A MNRJ specimen collected by P.Reyes on June 26, 1972, is from near Plan de Las Hayas in Juchique de Ferrer municipality, Veracruz. It was collected in a cafetal (coffee plantation) at an altitude of 650-680 m AMSL, indicating a collection locality between Plan de Las Hayas and Laguna de Farfán, as the former settlement is more than 1,000 m AMSL. Another MNRJ specimen tentatively assigned to M.pallidior suggests that this species is not endemic to Mexico, as traditionally believed. It was found on July 22, 1977, 13 km southeast of El Mochito mine (i.e. in the mountains between San José de Comayagua and the southern end of Lake Yojoa) in Honduras, with a printed collector label "CW&L. O’Brien & Marshall". Initially, it was suspected to be the similar species M.sexpunctatus, which is known from further east, but it was subsequently identified as M.pallidior. Like the "Plan de Las Hayas" specimen, it is unclear whether it is still extant after the 2018 fire which destroyed most of the MNRJ collections.

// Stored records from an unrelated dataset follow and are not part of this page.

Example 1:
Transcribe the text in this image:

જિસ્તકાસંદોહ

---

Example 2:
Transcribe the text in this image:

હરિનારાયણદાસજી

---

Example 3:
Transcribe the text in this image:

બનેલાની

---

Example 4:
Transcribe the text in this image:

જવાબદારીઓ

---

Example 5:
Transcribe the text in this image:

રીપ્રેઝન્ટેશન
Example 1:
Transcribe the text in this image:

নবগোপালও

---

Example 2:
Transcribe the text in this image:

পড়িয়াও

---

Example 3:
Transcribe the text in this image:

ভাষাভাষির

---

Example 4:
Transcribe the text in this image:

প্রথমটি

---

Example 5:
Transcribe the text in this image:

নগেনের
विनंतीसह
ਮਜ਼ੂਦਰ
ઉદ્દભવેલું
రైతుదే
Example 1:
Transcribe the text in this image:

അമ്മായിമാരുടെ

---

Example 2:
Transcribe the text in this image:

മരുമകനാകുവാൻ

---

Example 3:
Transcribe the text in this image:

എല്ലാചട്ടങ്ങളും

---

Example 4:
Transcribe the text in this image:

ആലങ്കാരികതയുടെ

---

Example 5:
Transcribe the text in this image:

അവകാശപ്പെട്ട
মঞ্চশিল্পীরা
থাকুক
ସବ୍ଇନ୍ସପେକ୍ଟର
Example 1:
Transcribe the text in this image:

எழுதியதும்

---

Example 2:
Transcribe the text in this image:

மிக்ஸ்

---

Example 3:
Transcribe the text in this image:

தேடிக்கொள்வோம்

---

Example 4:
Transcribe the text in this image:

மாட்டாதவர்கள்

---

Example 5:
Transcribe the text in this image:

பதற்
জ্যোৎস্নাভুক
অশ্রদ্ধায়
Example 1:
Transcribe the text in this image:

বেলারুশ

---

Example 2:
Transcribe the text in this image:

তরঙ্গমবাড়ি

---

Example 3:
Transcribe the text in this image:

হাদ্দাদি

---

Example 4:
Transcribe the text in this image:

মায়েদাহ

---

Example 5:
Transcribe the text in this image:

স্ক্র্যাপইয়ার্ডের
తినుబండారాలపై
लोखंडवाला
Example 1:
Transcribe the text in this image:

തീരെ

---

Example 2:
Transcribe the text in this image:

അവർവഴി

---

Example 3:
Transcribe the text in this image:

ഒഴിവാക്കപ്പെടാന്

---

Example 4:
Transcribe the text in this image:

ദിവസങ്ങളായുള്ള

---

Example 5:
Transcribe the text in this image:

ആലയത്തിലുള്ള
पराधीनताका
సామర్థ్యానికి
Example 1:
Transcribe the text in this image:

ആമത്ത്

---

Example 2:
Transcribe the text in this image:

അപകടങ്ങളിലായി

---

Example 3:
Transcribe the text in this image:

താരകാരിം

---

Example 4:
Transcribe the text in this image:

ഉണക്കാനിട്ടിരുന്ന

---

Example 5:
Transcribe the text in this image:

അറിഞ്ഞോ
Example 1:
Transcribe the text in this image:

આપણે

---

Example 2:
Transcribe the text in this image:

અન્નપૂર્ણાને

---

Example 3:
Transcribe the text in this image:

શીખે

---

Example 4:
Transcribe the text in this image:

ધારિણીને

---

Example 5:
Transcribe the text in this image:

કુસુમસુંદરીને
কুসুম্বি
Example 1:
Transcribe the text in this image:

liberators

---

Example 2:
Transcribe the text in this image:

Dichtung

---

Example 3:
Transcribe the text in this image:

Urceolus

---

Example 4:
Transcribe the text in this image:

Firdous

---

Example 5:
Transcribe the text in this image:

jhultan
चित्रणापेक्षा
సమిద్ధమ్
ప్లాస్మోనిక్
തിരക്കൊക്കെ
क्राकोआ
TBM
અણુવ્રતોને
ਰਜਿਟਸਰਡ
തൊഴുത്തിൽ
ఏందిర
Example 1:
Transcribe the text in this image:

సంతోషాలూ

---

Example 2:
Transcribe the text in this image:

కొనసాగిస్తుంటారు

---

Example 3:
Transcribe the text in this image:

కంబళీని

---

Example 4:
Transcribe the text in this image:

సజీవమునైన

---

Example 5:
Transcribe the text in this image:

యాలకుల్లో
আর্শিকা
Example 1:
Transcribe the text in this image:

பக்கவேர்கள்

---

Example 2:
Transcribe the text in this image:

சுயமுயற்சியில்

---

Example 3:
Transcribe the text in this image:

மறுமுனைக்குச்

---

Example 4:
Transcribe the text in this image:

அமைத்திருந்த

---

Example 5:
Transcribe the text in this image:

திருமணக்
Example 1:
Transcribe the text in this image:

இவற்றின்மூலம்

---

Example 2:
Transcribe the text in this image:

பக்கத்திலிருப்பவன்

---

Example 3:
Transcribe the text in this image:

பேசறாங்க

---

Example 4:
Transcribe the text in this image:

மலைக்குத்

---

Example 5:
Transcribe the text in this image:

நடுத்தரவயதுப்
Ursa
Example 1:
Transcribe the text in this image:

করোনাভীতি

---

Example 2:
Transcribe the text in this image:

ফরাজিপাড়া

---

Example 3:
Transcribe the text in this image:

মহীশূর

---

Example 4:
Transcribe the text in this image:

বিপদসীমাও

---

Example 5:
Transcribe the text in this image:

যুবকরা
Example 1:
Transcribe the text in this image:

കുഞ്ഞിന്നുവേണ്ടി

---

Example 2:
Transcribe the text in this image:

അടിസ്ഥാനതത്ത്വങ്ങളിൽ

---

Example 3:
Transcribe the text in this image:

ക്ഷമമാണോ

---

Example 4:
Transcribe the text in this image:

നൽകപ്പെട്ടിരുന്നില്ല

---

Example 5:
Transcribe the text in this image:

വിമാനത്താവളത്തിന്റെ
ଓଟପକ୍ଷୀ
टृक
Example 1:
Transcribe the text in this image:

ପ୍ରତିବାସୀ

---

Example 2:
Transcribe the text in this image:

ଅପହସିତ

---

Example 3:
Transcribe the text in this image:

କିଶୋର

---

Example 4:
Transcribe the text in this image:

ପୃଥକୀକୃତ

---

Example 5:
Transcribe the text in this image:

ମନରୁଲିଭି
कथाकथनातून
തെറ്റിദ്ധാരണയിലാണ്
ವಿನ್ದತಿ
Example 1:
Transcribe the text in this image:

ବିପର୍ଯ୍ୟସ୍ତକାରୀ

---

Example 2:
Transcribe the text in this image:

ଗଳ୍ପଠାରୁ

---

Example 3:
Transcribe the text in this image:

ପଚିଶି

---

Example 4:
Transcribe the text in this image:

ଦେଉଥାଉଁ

A specimen somewhat darker than the lectotype was mistaken by Crotch as a distinct species and described as M.nigrotinctus; it is considered not distinct from M.pallidior today. Also initially in the Chevrolat collection and now at the UMZC, the M.nigrotinctus lectotype, designated in 2023, was collected at Teapa in southeastern Mexico, east of the Isthmus of Tehuantepec and between Plan de Las Hayas and Lake Yojoa, but closer to the former locality. The reasons why Crotch described the same species twice in the same study are not clear, but it seems he was genuinely convinced that M.pallidior was an Ischyrus species, while he correctly assigned M.nigrotinctus to Mycotretus when he described it.